=== Requirement ===
Please write out all of the entries exactly as they appear.

=== Data for the task ===
= Beginning of Section =

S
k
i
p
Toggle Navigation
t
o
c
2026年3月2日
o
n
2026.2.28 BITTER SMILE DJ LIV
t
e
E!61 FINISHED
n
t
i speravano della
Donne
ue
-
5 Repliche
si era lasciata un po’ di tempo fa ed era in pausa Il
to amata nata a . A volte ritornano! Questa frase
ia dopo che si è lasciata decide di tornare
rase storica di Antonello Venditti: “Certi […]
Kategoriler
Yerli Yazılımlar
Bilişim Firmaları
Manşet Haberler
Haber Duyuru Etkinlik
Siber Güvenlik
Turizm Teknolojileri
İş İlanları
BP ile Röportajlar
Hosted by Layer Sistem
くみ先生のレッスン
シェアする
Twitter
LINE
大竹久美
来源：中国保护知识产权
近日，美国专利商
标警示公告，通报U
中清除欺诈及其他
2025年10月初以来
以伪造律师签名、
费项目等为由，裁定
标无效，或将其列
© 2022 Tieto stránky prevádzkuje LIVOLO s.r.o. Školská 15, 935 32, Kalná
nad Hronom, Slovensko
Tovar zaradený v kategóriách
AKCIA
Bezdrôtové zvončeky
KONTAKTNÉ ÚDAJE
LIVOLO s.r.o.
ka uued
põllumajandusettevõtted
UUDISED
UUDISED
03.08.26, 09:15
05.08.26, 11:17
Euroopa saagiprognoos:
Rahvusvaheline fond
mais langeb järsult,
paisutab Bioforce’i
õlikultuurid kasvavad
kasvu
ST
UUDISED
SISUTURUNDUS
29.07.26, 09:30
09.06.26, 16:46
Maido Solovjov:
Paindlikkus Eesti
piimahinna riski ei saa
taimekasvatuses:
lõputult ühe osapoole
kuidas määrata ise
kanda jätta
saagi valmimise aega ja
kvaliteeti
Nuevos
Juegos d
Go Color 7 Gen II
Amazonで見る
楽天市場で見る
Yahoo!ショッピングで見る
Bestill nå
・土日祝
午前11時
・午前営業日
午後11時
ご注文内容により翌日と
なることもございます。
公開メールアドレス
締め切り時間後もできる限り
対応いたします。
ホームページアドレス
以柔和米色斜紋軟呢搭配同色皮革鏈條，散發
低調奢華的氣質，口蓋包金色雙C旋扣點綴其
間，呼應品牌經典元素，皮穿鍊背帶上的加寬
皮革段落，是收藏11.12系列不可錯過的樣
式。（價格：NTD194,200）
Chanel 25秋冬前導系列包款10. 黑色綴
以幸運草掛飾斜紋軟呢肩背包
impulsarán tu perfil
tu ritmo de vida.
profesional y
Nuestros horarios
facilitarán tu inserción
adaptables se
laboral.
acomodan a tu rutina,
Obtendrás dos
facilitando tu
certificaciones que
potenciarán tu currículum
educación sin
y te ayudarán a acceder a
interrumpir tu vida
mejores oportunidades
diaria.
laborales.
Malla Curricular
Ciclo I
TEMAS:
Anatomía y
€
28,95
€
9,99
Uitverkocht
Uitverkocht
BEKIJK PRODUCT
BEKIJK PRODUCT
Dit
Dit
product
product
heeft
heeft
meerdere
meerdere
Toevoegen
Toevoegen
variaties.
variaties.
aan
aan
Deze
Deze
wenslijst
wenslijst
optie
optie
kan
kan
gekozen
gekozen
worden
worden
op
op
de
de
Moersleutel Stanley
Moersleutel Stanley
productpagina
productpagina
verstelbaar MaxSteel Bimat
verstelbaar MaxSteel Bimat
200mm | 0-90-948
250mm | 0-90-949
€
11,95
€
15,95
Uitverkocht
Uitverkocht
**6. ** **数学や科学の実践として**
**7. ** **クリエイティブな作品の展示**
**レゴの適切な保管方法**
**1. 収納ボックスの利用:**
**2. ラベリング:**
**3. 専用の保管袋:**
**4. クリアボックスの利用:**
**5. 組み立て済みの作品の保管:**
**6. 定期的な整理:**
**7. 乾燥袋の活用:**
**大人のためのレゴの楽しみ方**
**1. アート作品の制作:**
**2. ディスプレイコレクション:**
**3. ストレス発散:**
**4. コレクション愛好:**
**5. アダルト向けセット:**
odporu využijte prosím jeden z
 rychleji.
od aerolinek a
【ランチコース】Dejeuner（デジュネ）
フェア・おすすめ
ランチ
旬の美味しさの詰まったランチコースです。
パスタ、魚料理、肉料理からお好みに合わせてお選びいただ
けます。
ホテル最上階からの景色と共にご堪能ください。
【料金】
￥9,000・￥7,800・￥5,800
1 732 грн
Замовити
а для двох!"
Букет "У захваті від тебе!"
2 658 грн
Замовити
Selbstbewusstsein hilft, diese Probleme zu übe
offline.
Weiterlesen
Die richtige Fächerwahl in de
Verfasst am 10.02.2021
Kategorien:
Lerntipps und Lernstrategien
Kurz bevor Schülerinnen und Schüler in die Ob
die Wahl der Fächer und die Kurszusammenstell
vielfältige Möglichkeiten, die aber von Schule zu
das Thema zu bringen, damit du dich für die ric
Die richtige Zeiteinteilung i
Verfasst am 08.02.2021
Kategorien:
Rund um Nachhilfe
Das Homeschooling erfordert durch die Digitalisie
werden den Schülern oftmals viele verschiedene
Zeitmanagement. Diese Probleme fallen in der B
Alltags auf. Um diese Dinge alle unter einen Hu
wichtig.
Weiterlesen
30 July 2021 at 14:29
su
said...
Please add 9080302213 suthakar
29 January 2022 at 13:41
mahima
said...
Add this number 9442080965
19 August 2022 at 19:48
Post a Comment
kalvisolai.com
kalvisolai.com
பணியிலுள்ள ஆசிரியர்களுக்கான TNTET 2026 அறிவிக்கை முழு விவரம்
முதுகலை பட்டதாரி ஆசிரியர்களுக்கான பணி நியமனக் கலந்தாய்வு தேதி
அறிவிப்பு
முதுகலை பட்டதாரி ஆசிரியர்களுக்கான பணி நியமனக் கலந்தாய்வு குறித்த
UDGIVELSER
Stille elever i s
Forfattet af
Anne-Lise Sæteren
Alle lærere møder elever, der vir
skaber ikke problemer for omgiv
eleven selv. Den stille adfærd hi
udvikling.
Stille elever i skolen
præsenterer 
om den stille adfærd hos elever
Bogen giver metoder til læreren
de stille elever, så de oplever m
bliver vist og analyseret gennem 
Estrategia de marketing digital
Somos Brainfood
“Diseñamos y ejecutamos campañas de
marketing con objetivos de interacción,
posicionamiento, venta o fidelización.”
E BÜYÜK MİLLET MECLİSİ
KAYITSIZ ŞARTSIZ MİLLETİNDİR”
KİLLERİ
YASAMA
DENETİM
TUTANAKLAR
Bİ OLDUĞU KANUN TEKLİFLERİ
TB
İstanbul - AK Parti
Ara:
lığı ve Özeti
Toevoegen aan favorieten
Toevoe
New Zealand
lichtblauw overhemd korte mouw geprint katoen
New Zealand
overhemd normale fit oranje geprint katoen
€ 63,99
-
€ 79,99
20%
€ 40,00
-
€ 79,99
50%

= End of Section =

=== Expected output ===
S
k
i
p
Toggle Navigation
t
o
c
2026年3月2日
o
n
2026.2.28 BITTER SMILE DJ LIV
t
e
E!61 FINISHED
n
t
i speravano della
Donne
ue
-
5 Repliche
si era lasciata un po’ di tempo fa ed era in pausa Il
to amata nata a . A volte ritornano! Questa frase
ia dopo che si è lasciata decide di tornare
rase storica di Antonello Venditti: “Certi […]
Kategoriler
Yerli Yazılımlar
Bilişim Firmaları
Manşet Haberler
Haber Duyuru Etkinlik
Siber Güvenlik
Turizm Teknolojileri
İş İlanları
BP ile Röportajlar
Hosted by Layer Sistem
くみ先生のレッスン
シェアする
Twitter
LINE
大竹久美
来源：中国保护知识产权
近日，美国专利商
标警示公告，通报U
中清除欺诈及其他
2025年10月初以来
以伪造律师签名、
费项目等为由，裁定
标无效，或将其列
© 2022 Tieto stránky prevádzkuje LIVOLO s.r.o. Školská 15, 935 32, Kalná
nad Hronom, Slovensko
Tovar zaradený v kategóriách
AKCIA
Bezdrôtové zvončeky
KONTAKTNÉ ÚDAJE
LIVOLO s.r.o.
ka uued
põllumajandusettevõtted
UUDISED
UUDISED
03.08.26, 09:15
05.08.26, 11:17
Euroopa saagiprognoos:
Rahvusvaheline fond
mais langeb järsult,
paisutab Bioforce’i
õlikultuurid kasvavad
kasvu
ST
UUDISED
SISUTURUNDUS
29.07.26, 09:30
09.06.26, 16:46
Maido Solovjov:
Paindlikkus Eesti
piimahinna riski ei saa
taimekasvatuses:
lõputult ühe osapoole
kuidas määrata ise
kanda jätta
saagi valmimise aega ja
kvaliteeti
Nuevos
Juegos d
Go Color 7 Gen II
Amazonで見る
楽天市場で見る
Yahoo!ショッピングで見る
Bestill nå
・土日祝
午前11時
・午前営業日
午後11時
ご注文内容により翌日と
なることもございます。
公開メールアドレス
締め切り時間後もできる限り
対応いたします。
ホームページアドレス
以柔和米色斜紋軟呢搭配同色皮革鏈條，散發
低調奢華的氣質，口蓋包金色雙C旋扣點綴其
間，呼應品牌經典元素，皮穿鍊背帶上的加寬
皮革段落，是收藏11.12系列不可錯過的樣
式。（價格：NTD194,200）
Chanel 25秋冬前導系列包款10. 黑色綴
以幸運草掛飾斜紋軟呢肩背包
impulsarán tu perfil
tu ritmo de vida.
profesional y
Nuestros horarios
facilitarán tu inserción
adaptables se
laboral.
acomodan a tu rutina,
Obtendrás dos
facilitando tu
certificaciones que
potenciarán tu currículum
educación sin
y te ayudarán a acceder a
interrumpir tu vida
mejores oportunidades
diaria.
laborales.
Malla Curricular
Ciclo I
TEMAS:
Anatomía y
€
28,95
€
9,99
Uitverkocht
Uitverkocht
BEKIJK PRODUCT
BEKIJK PRODUCT
Dit
Dit
product
product
heeft
heeft
meerdere
meerdere
Toevoegen
Toevoegen
variaties.
variaties.
aan
aan
Deze
Deze
wenslijst
wenslijst
optie
optie
kan
kan
gekozen
gekozen
worden
worden
op
op
de
de
Moersleutel Stanley
Moersleutel Stanley
productpagina
productpagina
verstelbaar MaxSteel Bimat
verstelbaar MaxSteel Bimat
200mm | 0-90-948
250mm | 0-90-949
€
11,95
€
15,95
Uitverkocht
Uitverkocht
**6. ** **数学や科学の実践として**
**7. ** **クリエイティブな作品の展示**
**レゴの適切な保管方法**
**1. 収納ボックスの利用:**
**2. ラベリング:**
**3. 専用の保管袋:**
**4. クリアボックスの利用:**
**5. 組み立て済みの作品の保管:**
**6. 定期的な整理:**
**7. 乾燥袋の活用:**
**大人のためのレゴの楽しみ方**
**1. アート作品の制作:**
**2. ディスプレイコレクション:**
**3. ストレス発散:**
**4. コレクション愛好:**
**5. アダルト向けセット:**
odporu využijte prosím jeden z
 rychleji.
od aerolinek a
【ランチコース】Dejeuner（デジュネ）
フェア・おすすめ
ランチ
旬の美味しさの詰まったランチコースです。
パスタ、魚料理、肉料理からお好みに合わせてお選びいただ
けます。
ホテル最上階からの景色と共にご堪能ください。
【料金】
￥9,000・￥7,800・￥5,800
1 732 грн
Замовити
а для двох!"
Букет "У захваті від тебе!"
2 658 грн
Замовити
Selbstbewusstsein hilft, diese Probleme zu übe
offline.
Weiterlesen
Die richtige Fächerwahl in de
Verfasst am 10.02.2021
Kategorien:
Lerntipps und Lernstrategien
Kurz bevor Schülerinnen und Schüler in die Ob
die Wahl der Fächer und die Kurszusammenstell
vielfältige Möglichkeiten, die aber von Schule zu
das Thema zu bringen, damit du dich für die ric
Die richtige Zeiteinteilung i
Verfasst am 08.02.2021
Kategorien:
Rund um Nachhilfe
Das Homeschooling erfordert durch die Digitalisie
werden den Schülern oftmals viele verschiedene
Zeitmanagement. Diese Probleme fallen in der B
Alltags auf. Um diese Dinge alle unter einen Hu
wichtig.
Weiterlesen
30 July 2021 at 14:29
su
said...
Please add 9080302213 suthakar
29 January 2022 at 13:41
mahima
said...
Add this number 9442080965
19 August 2022 at 19:48
Post a Comment
kalvisolai.com
kalvisolai.com
பணியிலுள்ள ஆசிரியர்களுக்கான TNTET 2026 அறிவிக்கை முழு விவரம்
முதுகலை பட்டதாரி ஆசிரியர்களுக்கான பணி நியமனக் கலந்தாய்வு தேதி
அறிவிப்பு
முதுகலை பட்டதாரி ஆசிரியர்களுக்கான பணி நியமனக் கலந்தாய்வு குறித்த
UDGIVELSER
Stille elever i s
Forfattet af
Anne-Lise Sæteren
Alle lærere møder elever, der vir
skaber ikke problemer for omgiv
eleven selv. Den stille adfærd hi
udvikling.
Stille elever i skolen
præsenterer 
om den stille adfærd hos elever
Bogen giver metoder til læreren
de stille elever, så de oplever m
bliver vist og analyseret gennem 
Estrategia de marketing digital
Somos Brainfood
“Diseñamos y ejecutamos campañas de
marketing con objetivos de interacción,
posicionamiento, venta o fidelización.”
E BÜYÜK MİLLET MECLİSİ
KAYITSIZ ŞARTSIZ MİLLETİNDİR”
KİLLERİ
YASAMA
DENETİM
TUTANAKLAR
Bİ OLDUĞU KANUN TEKLİFLERİ
TB
İstanbul - AK Parti
Ara:
lığı ve Özeti
Toevoegen aan favorieten
Toevoe
New Zealand
lichtblauw overhemd korte mouw geprint katoen
New Zealand
overhemd normale fit oranje geprint katoen
€ 63,99
-
€ 79,99
20%
€ 40,00
-
€ 79,99
50%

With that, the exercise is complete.